Why can’t biology or economics be more like physics?

February 12 was the 200th anniversay of Charles Darwin and Abraham Lincoln. I’m not going to comment on either of the two directly in this post (given the large amount of press devoted to them recently) even though their impact on our lives cannot be overstated.  What I do want to talk about is whether or not biology and economics can be more like physics.  I will do this in two parts, with this post focusing on  biology. By “not like physics”, I mean that there is not a more quantitative and unifying approach to biology.  I think many physicists feel that biologists miss the big picture and that much more could be gleaned if they only started to think like physicists.    This attitude is perfectly represented in biophysicist Bob Austin’s letter to Physics Today a decade ago, which can be found here.  I think this view has evolved recently as more physicists work on biology but I still see it.

Although I am a former physicist,  I’m going to take the side of the biologists.  I’m not saying that biology couldn’t be more quantitative and better understood.  I’m also not saying that ideas from physics couldn’t be useful.  These are all probably true.  What I am saying is that the reason biology is not more like physics isn’t because biologists are misguided (or as Bob Austin puts it “can’t reason their way out of a paper bag”) but because biology is different from physics.

Traditional physics (not counting complex systems, which I will get to later) could be thought of as the study of phenomena that obey well defined laws. It is a discipline where theory and experiment have always been tightly bound.   Unlike biology, the uncertainty in a physics experiment is measurement error.  There is rarely a need for statistics to interpret the data.  Progress in physics is cumulative.  New knowledge augments or refines old knowledge.  Although quantum mechanics and relativity revolutionized twentieth century physics, classical mechanics is still useful and valid in well defined regimes.  To use a Darwinian metaphor: Physics is the way it is because what survives as physics is just the phenomena that is that way.

Biology, on the other hand, selects phenomena based on a different criterion, namely relevance to living things.  It is led and constrained by what it can measure, manipulate, and what is interesting or important biologically.  Other than natural selection there are no laws in biology.   And in a delicious twist of irony, it is that very law that makes biology different from physics because exponentially unlikely events are amplified by evolution. Biology is the study of phenomena that intrinsically embody statistical flukes, accidents, trade offs, and transients.

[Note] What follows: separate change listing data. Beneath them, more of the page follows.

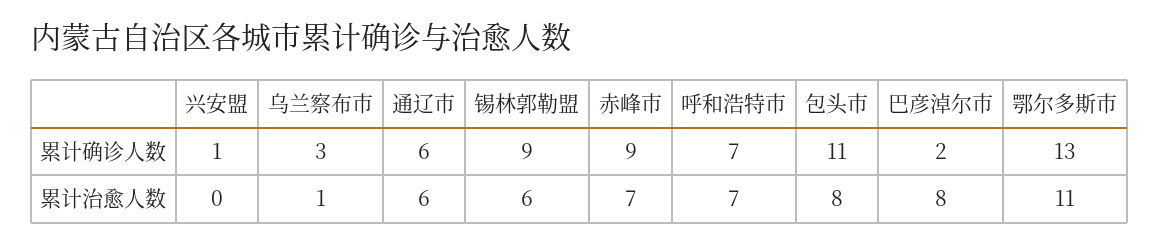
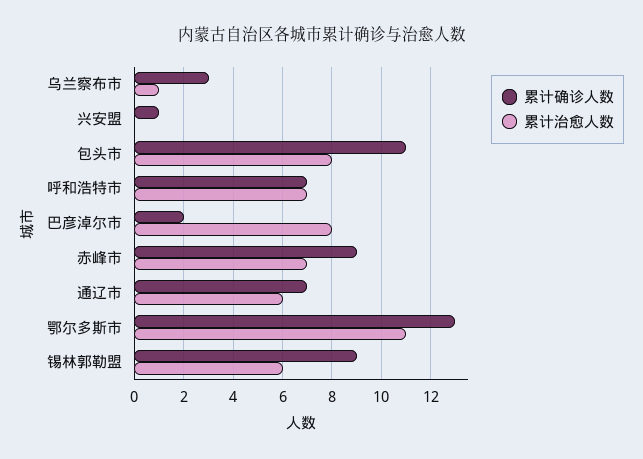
  {
    "累计确诊人数": {
      "兴安盟": 1,
      "乌兰察布市": 3,
-     "通辽市": 6,
+     "通辽市": 7,
      "锡林郭勒盟": 9,
      "赤峰市": 9,
      "呼和浩特市": 7,
      "包头市": 11,
      "巴彦淖尔市": 2,
      "鄂尔多斯市": 13
    },
    "累计治愈人数": {
      "兴安盟": 0,
      "乌兰察布市": 1,
      "通辽市": 6,
      "锡林郭勒盟": 6,
      "赤峰市": 7,
      "呼和浩特市": 7,
      "包头市": 8,
      "巴彦淖尔市": 8,
      "鄂尔多斯市": 11
    }
  }

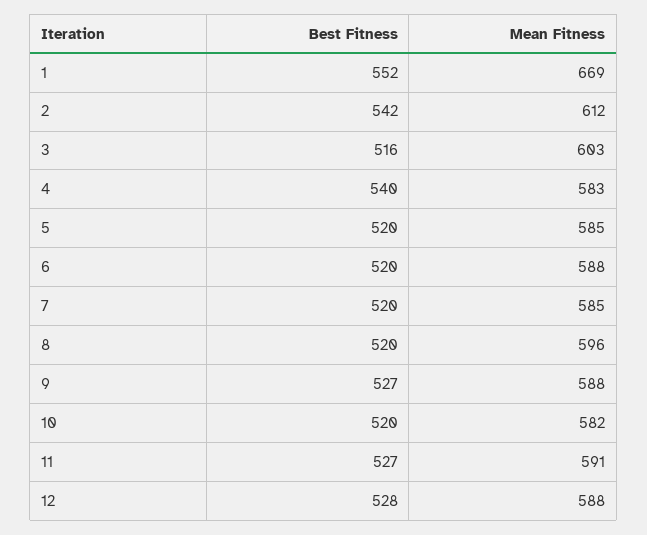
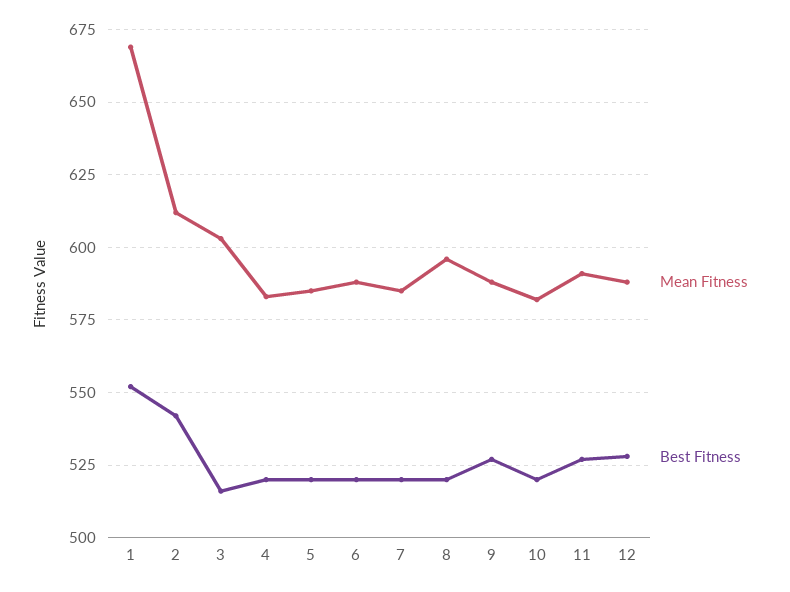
  {
    "Best Fitness": {
      "1": 552,
      "2": 542,
      "3": 516,
-     "4": 540,
+     "4": 520,
      "5": 520,
      "6": 520,
      "7": 520,
      "8": 520,
      "9": 527,
      "10": 520,
      "11": 527,
      "12": 528
    },
    "Mean Fitness": {
      "1": 669,
      "2": 612,
      "3": 603,
      "4": 583,
      "5": 585,
      "6": 588,
      "7": 585,
      "8": 596,
      "9": 588,
      "10": 582,
      "11": 591,
      "12": 588
    }
  }

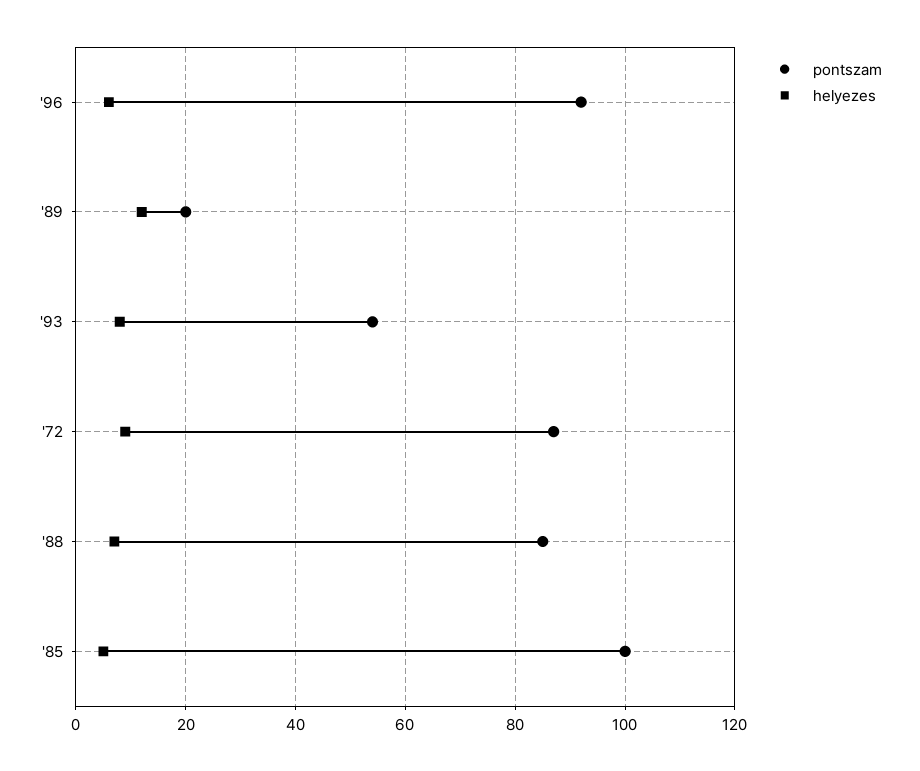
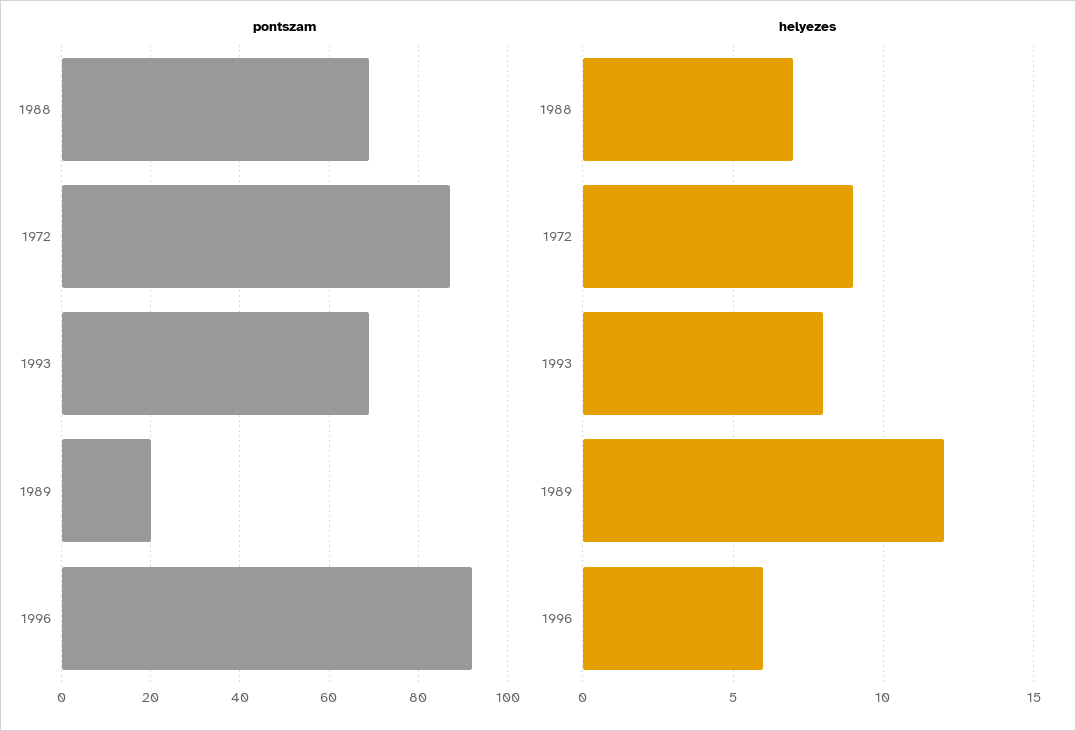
  {
    "pontszam": {
      "'96": 90,
      "'89": 20,
-     "'93": 55,
+     "'93": 70,
      "'72": 85,
-     "'88": 85,
+     "'88": 70
-     "'85": 100
    },
    "helyezes": {
      "'96": 6,
      "'89": 12,
      "'93": 8,
      "'72": 9,
-     "'88": 7,
+     "'88": 7
-     "'85": 5
    }
  }

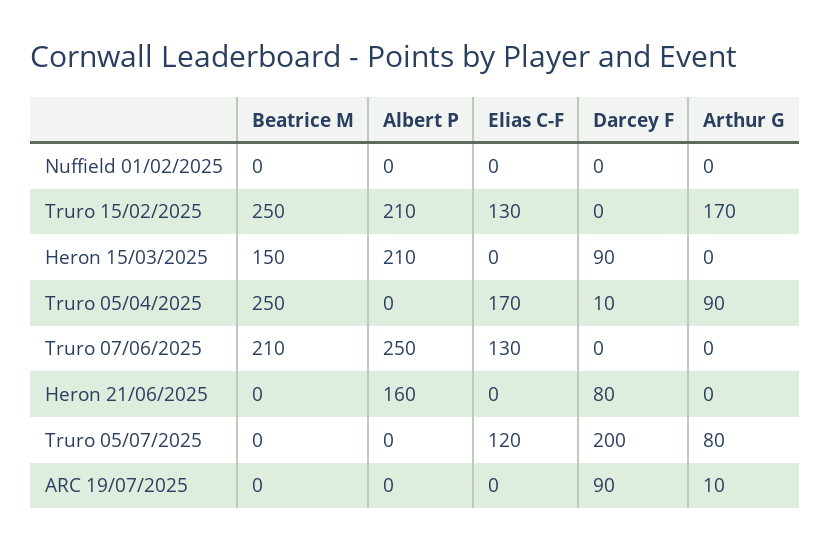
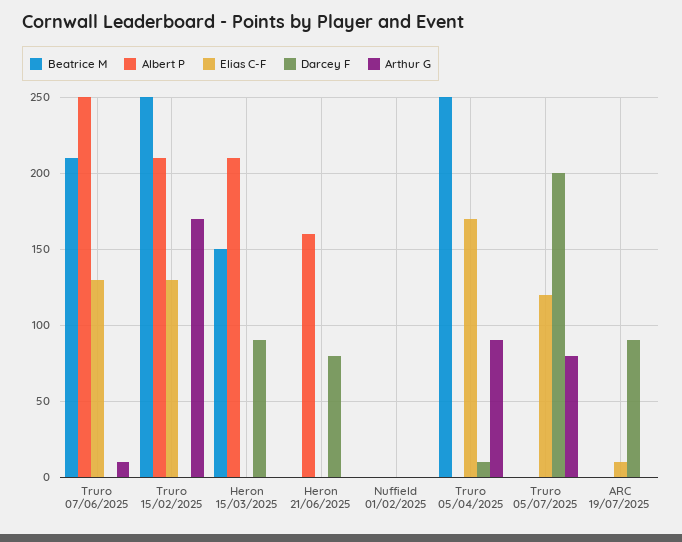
  {
    "Beatrice M": {
      "Nuffield 01/02/2025": 0,
      "Truro 15/02/2025": 250,
      "Heron 15/03/2025": 150,
      "Truro 05/04/2025": 250,
      "Truro 07/06/2025": 210,
      "Heron 21/06/2025": 0,
      "Truro 05/07/2025": 0,
      "ARC 19/07/2025": 0
    },
    "Albert P": {
      "Nuffield 01/02/2025": 0,
      "Truro 15/02/2025": 210,
      "Heron 15/03/2025": 210,
      "Truro 05/04/2025": 0,
      "Truro 07/06/2025": 250,
      "Heron 21/06/2025": 160,
      "Truro 05/07/2025": 0,
      "ARC 19/07/2025": 0
    },
    "Elias C-F": {
      "Nuffield 01/02/2025": 0,
      "Truro 15/02/2025": 130,
      "Heron 15/03/2025": 0,
      "Truro 05/04/2025": 170,
      "Truro 07/06/2025": 130,
      "Heron 21/06/2025": 0,
      "Truro 05/07/2025": 120,
-     "ARC 19/07/2025": 0
+     "ARC 19/07/2025": 10
    },
    "Darcey F": {
      "Nuffield 01/02/2025": 0,
      "Truro 15/02/2025": 0,
      "Heron 15/03/2025": 90,
      "Truro 05/04/2025": 10,
      "Truro 07/06/2025": 0,
      "Heron 21/06/2025": 80,
      "Truro 05/07/2025": 200,
      "ARC 19/07/2025": 90
    },
    "Arthur G": {
      "Nuffield 01/02/2025": 0,
      "Truro 15/02/2025": 170,
      "Heron 15/03/2025": 0,
      "Truro 05/04/2025": 90,
-     "Truro 07/06/2025": 0,
+     "Truro 07/06/2025": 10,
      "Heron 21/06/2025": 0,
      "Truro 05/07/2025": 80,
-     "ARC 19/07/2025": 10
+     "ARC 19/07/2025": 0
    }
  }

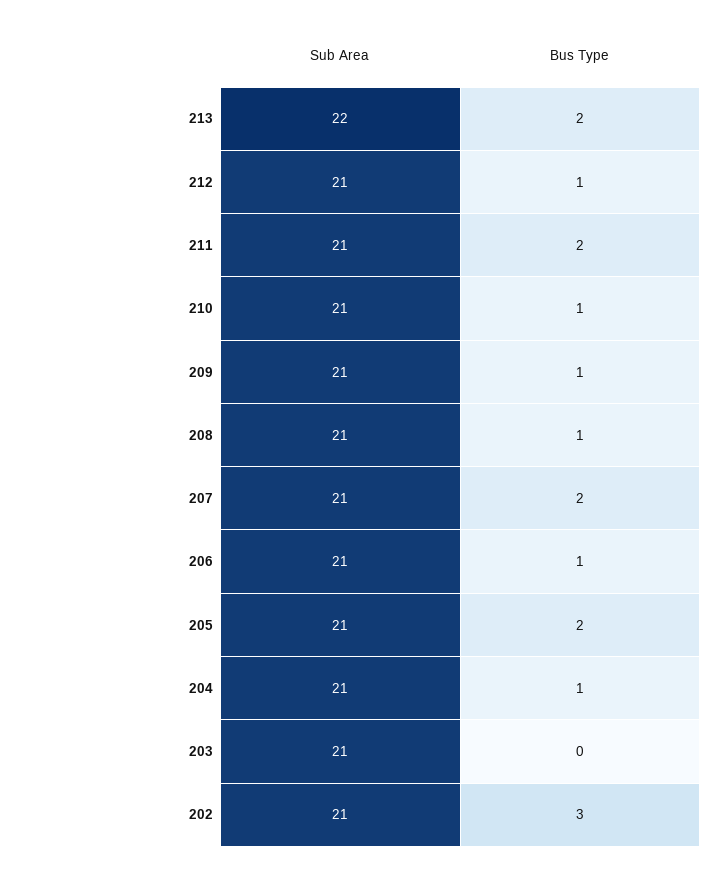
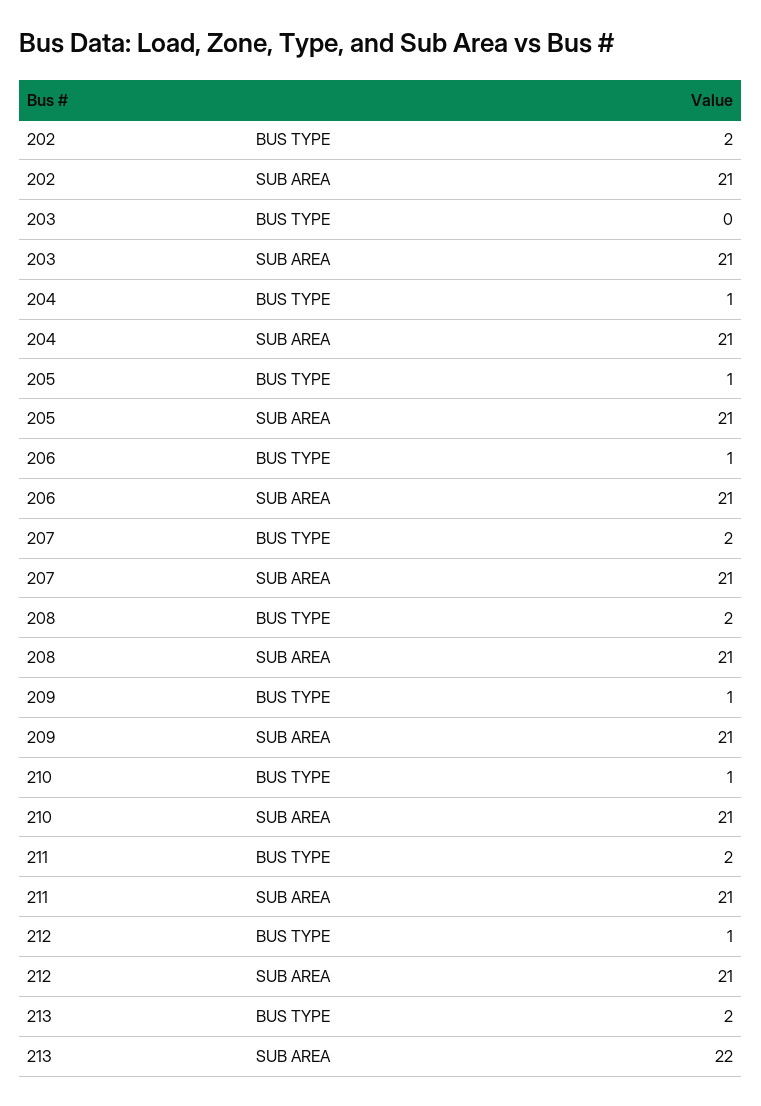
  {
    "Sub Area": {
      "213": 22,
      "212": 21,
      "211": 21,
      "210": 21,
      "209": 21,
      "208": 21,
      "207": 21,
      "206": 21,
      "205": 21,
      "204": 21,
      "203": 21,
      "202": 21
    },
    "Bus Type": {
      "213": 2,
      "212": 1,
      "211": 2,
      "210": 1,
      "209": 1,
-     "208": 1,
+     "208": 2,
      "207": 2,
      "206": 1,
-     "205": 2,
+     "205": 1,
      "204": 1,
      "203": 0,
-     "202": 3
+     "202": 2
    }
  }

There are certainly fields of biology that are amenable to physics.  Certainly,  molecular and protein interactions do obey the laws of physics and this is where biophysicists have made much progress.  However, once you get to the level of physiology, where I work, the connection to physical law is minimal.  In this regime biology is more like the study of algorithms and devices rather than physics.  Now it is true that most biologists are more concerned with finding all the pieces that comprise the device rather than trying to put them together to see how it all works, which is what I personally try to do. It is also true that many believe that finding more pieces is all that is necessary.  On this point, I vehemently disagree.  I do believe that mathematical theory is crucial for biology but  although I use many of the quantitative tools that are used in physics, what I do is not theoretical physics.  In particular, I never get the satisfaction of knowing if any of my theories or ideas are correct and I think this is the biggest difference between biology and physics (except perhaps string theory, which may or may not be considered to be physics).

The advantage of being guided by laws is that when a model explains the data, it pretty much is correct, or at least in the right ball park because the laws put severe constraints on the form of the model.  When a model in biology explains the data all it has done is explained the data and there are countless other models that can also explain the data.  It is also not clear what needs to be explained because it is not known what part of the data is signal and what part is noise.  All systems are integrated and there may not be obvious ways to separate them in time or space.  So while there could be some undiscovered laws in biology, they are very hard to detect and even harder to prove.  The study of complex systems has similar problems.  Although physicists have been working on this for several decades it’s hard to point to any paradigm shifting insights.  I would argue that chaos theory and critical phenomena have thus far just provided inspiration.

Thus, theories and models are a dime a dozen in biology and get overturned constantly.  We still have no consensus theories about how the brain works, if eating fat is good or bad for you, what causes autism, why bees are disappearing, why you live as long as you do, what most of the genome does, or the origin of life and that is not for a lack of trying.  I think there will be more quantitative and mathematical progress in biology but it will be slow and incremental with problems being solved one at a time.  There may be some general rules of thumb and even laws about some aspects of biological systems but I doubt there will be something firm like Newton’s laws.  However, there is one trait of physics that could be incorporated more into biology and that is optimism.  Physicists are more upbeat and confident about the prospects of finding quantitative theories in biology and that is what is needed for the long slog ahead.